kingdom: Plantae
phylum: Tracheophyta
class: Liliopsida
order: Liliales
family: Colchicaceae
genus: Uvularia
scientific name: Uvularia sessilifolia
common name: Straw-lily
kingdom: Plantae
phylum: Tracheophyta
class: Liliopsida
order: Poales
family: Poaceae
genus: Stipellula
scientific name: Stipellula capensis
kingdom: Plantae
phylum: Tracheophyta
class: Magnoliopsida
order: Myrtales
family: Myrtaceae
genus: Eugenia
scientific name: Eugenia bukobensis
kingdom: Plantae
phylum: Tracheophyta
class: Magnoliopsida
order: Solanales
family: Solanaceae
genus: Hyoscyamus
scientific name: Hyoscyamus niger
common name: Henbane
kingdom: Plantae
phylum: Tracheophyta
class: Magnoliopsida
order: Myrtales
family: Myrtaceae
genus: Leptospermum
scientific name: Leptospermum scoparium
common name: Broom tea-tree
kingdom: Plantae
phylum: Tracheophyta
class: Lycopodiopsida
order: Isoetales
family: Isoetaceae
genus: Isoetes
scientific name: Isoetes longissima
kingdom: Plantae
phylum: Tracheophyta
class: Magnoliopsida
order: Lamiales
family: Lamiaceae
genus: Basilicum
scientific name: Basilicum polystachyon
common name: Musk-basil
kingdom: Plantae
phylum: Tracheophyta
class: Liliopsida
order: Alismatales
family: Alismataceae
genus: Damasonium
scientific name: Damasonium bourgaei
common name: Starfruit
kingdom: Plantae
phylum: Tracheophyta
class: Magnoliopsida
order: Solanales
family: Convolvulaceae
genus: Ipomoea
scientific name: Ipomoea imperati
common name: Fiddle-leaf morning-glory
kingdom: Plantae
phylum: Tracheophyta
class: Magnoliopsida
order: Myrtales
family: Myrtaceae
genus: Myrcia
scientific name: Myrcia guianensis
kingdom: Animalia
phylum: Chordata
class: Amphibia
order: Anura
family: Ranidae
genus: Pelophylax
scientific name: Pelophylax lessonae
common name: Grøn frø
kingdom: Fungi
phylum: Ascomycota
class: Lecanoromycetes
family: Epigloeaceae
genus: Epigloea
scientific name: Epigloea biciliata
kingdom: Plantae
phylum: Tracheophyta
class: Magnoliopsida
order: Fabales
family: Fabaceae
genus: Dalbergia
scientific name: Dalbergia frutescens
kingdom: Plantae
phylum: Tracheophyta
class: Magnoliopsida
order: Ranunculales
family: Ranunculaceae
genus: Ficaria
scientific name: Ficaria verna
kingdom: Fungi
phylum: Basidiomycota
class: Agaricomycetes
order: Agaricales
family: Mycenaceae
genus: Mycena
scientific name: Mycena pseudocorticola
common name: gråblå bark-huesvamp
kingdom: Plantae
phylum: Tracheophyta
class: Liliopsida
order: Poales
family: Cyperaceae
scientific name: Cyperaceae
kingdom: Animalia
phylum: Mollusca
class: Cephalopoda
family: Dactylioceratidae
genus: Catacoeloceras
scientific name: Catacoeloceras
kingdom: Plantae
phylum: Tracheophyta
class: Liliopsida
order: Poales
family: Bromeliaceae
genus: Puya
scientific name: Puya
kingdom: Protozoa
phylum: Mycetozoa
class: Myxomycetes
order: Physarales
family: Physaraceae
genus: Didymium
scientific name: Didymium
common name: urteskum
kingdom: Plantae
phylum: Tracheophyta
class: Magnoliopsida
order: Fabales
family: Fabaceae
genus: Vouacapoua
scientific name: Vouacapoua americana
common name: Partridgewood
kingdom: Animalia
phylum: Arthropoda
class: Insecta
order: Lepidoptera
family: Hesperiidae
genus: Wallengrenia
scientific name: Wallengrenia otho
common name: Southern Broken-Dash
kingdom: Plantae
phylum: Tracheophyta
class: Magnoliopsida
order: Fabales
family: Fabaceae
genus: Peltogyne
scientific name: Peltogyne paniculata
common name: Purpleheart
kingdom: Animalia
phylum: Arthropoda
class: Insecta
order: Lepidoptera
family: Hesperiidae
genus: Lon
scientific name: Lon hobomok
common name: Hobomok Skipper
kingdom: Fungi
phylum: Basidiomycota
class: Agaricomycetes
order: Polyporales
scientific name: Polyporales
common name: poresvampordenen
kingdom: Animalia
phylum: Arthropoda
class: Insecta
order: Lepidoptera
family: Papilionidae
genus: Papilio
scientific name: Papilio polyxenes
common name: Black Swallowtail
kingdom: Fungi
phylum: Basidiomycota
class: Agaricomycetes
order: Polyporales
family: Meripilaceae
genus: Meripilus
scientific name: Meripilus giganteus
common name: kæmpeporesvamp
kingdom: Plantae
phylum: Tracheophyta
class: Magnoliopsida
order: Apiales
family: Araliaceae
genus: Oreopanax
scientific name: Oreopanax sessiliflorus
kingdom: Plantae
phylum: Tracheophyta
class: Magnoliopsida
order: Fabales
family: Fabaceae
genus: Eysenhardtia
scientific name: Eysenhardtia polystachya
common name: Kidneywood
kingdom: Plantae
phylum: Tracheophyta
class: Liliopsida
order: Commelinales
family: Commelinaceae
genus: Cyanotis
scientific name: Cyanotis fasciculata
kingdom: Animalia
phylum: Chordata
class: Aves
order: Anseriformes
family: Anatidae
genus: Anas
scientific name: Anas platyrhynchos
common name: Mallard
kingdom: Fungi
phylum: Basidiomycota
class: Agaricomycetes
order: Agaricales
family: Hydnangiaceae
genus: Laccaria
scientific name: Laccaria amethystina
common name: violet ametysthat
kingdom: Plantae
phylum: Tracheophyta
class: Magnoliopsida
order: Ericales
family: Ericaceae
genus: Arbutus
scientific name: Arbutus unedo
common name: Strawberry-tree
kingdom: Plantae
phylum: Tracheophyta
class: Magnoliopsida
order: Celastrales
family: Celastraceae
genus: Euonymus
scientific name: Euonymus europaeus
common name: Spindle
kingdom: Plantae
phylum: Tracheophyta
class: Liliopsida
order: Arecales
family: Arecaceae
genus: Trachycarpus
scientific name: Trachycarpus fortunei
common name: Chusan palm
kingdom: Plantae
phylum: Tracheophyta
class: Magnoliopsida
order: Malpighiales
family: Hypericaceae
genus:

Exercise instructions ▸ Put the lines from all the entries above into a single numbered list, omitting any blank lines.

Worked answer ▸
1. kingdom: Plantae
2. phylum: Tracheophyta
3. class: Liliopsida
4. order: Liliales
5. family: Colchicaceae
6. genus: Uvularia
7. scientific name: Uvularia sessilifolia
8. common name: Straw-lily
9. kingdom: Plantae
10. phylum: Tracheophyta
11. class: Liliopsida
12. order: Poales
13. family: Poaceae
14. genus: Stipellula
15. scientific name: Stipellula capensis
16. kingdom: Plantae
17. phylum: Tracheophyta
18. class: Magnoliopsida
19. order: Myrtales
20. family: Myrtaceae
21. genus: Eugenia
22. scientific name: Eugenia bukobensis
23. kingdom: Plantae
24. phylum: Tracheophyta
25. class: Magnoliopsida
26. order: Solanales
27. family: Solanaceae
28. genus: Hyoscyamus
29. scientific name: Hyoscyamus niger
30. common name: Henbane
31. kingdom: Plantae
32. phylum: Tracheophyta
33. class: Magnoliopsida
34. order: Myrtales
35. family: Myrtaceae
36. genus: Leptospermum
37. scientific name: Leptospermum scoparium
38. common name: Broom tea-tree
39. kingdom: Plantae
40. phylum: Tracheophyta
41. class: Lycopodiopsida
42. order: Isoetales
43. family: Isoetaceae
44. genus: Isoetes
45. scientific name: Isoetes longissima
46. kingdom: Plantae
47. phylum: Tracheophyta
48. class: Magnoliopsida
49. order: Lamiales
50. family: Lamiaceae
51. genus: Basilicum
52. scientific name: Basilicum polystachyon
53. common name: Musk-basil
54. kingdom: Plantae
55. phylum: Tracheophyta
56. class: Liliopsida
57. order: Alismatales
58. family: Alismataceae
59. genus: Damasonium
60. scientific name: Damasonium bourgaei
61. common name: Starfruit
62. kingdom: Plantae
63. phylum: Tracheophyta
64. class: Magnoliopsida
65. order: Solanales
66. family: Convolvulaceae
67. genus: Ipomoea
68. scientific name: Ipomoea imperati
69. common name: Fiddle-leaf morning-glory
70. kingdom: Plantae
71. phylum: Tracheophyta
72. class: Magnoliopsida
73. order: Myrtales
74. family: Myrtaceae
75. genus: Myrcia
76. scientific name: Myrcia guianensis
77. kingdom: Animalia
78. phylum: Chordata
79. class: Amphibia
80. order: Anura
81. family: Ranidae
82. genus: Pelophylax
83. scientific name: Pelophylax lessonae
84. common name: Grøn frø
85. kingdom: Fungi
86. phylum: Ascomycota
87. class: Lecanoromycetes
88. family: Epigloeaceae
89. genus: Epigloea
90. scientific name: Epigloea biciliata
91. kingdom: Plantae
92. phylum: Tracheophyta
93. class: Magnoliopsida
94. order: Fabales
95. family: Fabaceae
96. genus: Dalbergia
97. scientific name: Dalbergia frutescens
98. kingdom: Plantae
99. phylum: Tracheophyta
100. class: Magnoliopsida
101. order: Ranunculales
102. family: Ranunculaceae
103. genus: Ficaria
104. scientific name: Ficaria verna
105. kingdom: Fungi
106. phylum: Basidiomycota
107. class: Agaricomycetes
108. order: Agaricales
109. family: Mycenaceae
110. genus: Mycena
111. scientific name: Mycena pseudocorticola
112. common name: gråblå bark-huesvamp
113. kingdom: Plantae
114. phylum: Tracheophyta
115. class: Liliopsida
116. order: Poales
117. family: Cyperaceae
118. scientific name: Cyperaceae
119. kingdom: Animalia
120. phylum: Mollusca
121. class: Cephalopoda
122. family: Dactylioceratidae
123. genus: Catacoeloceras
124. scientific name: Catacoeloceras
125. kingdom: Plantae
126. phylum: Tracheophyta
127. class: Liliopsida
128. order: Poales
129. family: Bromeliaceae
130. genus: Puya
131. scientific name: Puya
132. kingdom: Protozoa
133. phylum: Mycetozoa
134. class: Myxomycetes
135. order: Physarales
136. family: Physaraceae
137. genus: Didymium
138. scientific name: Didymium
139. common name: urteskum
140. kingdom: Plantae
141. phylum: Tracheophyta
142. class: Magnoliopsida
143. order: Fabales
144. family: Fabaceae
145. genus: Vouacapoua
146. scientific name: Vouacapoua americana
147. common name: Partridgewood
148. kingdom: Animalia
149. phylum: Arthropoda
150. class: Insecta
151. order: Lepidoptera
152. family: Hesperiidae
153. genus: Wallengrenia
154. scientific name: Wallengrenia otho
155. common name: Southern Broken-Dash
156. kingdom: Plantae
157. phylum: Tracheophyta
158. class: Magnoliopsida
159. order: Fabales
160. family: Fabaceae
161. genus: Peltogyne
162. scientific name: Peltogyne paniculata
163. common name: Purpleheart
164. kingdom: Animalia
165. phylum: Arthropoda
166. class: Insecta
167. order: Lepidoptera
168. family: Hesperiidae
169. genus: Lon
170. scientific name: Lon hobomok
171. common name: Hobomok Skipper
172. kingdom: Fungi
173. phylum: Basidiomycota
174. class: Agaricomycetes
175. order: Polyporales
176. scientific name: Polyporales
177. common name: poresvampordenen
178. kingdom: Animalia
179. phylum: Arthropoda
180. class: Insecta
181. order: Lepidoptera
182. family: Papilionidae
183. genus: Papilio
184. scientific name: Papilio polyxenes
185. common name: Black Swallowtail
186. kingdom: Fungi
187. phylum: Basidiomycota
188. class: Agaricomycetes
189. order: Polyporales
190. family: Meripilaceae
191. genus: Meripilus
192. scientific name: Meripilus giganteus
193. common name: kæmpeporesvamp
194. kingdom: Plantae
195. phylum: Tracheophyta
196. class: Magnoliopsida
197. order: Apiales
198. family: Araliaceae
199. genus: Oreopanax
200. scientific name: Oreopanax sessiliflorus
201. kingdom: Plantae
202. phylum: Tracheophyta
203. class: Magnoliopsida
204. order: Fabales
205. family: Fabaceae
206. genus: Eysenhardtia
207. scientific name: Eysenhardtia polystachya
208. common name: Kidneywood
209. kingdom: Plantae
210. phylum: Tracheophyta
211. class: Liliopsida
212. order: Commelinales
213. family: Commelinaceae
214. genus: Cyanotis
215. scientific name: Cyanotis fasciculata
216. kingdom: Animalia
217. phylum: Chordata
218. class: Aves
219. order: Anseriformes
220. family: Anatidae
221. genus: Anas
222. scientific name: Anas platyrhynchos
223. common name: Mallard
224. kingdom: Fungi
225. phylum: Basidiomycota
226. class: Agaricomycetes
227. order: Agaricales
228. family: Hydnangiaceae
229. genus: Laccaria
230. scientific name: Laccaria amethystina
231. common name: violet ametysthat
232. kingdom: Plantae
233. phylum: Tracheophyta
234. class: Magnoliopsida
235. order: Ericales
236. family: Ericaceae
237. genus: Arbutus
238. scientific name: Arbutus unedo
239. common name: Strawberry-tree
240. kingdom: Plantae
241. phylum: Tracheophyta
242. class: Magnoliopsida
243. order: Celastrales
244. family: Celastraceae
245. genus: Euonymus
246. scientific name: Euonymus europaeus
247. common name: Spindle
248. kingdom: Plantae
249. phylum: Tracheophyta
250. class: Liliopsida
251. order: Arecales
252. family: Arecaceae
253. genus: Trachycarpus
254. scientific name: Trachycarpus fortunei
255. common name: Chusan palm
256. kingdom: Plantae
257. phylum: Tracheophyta
258. class: Magnoliopsida
259. order: Malpighiales
260. family: Hypericaceae
261. genus:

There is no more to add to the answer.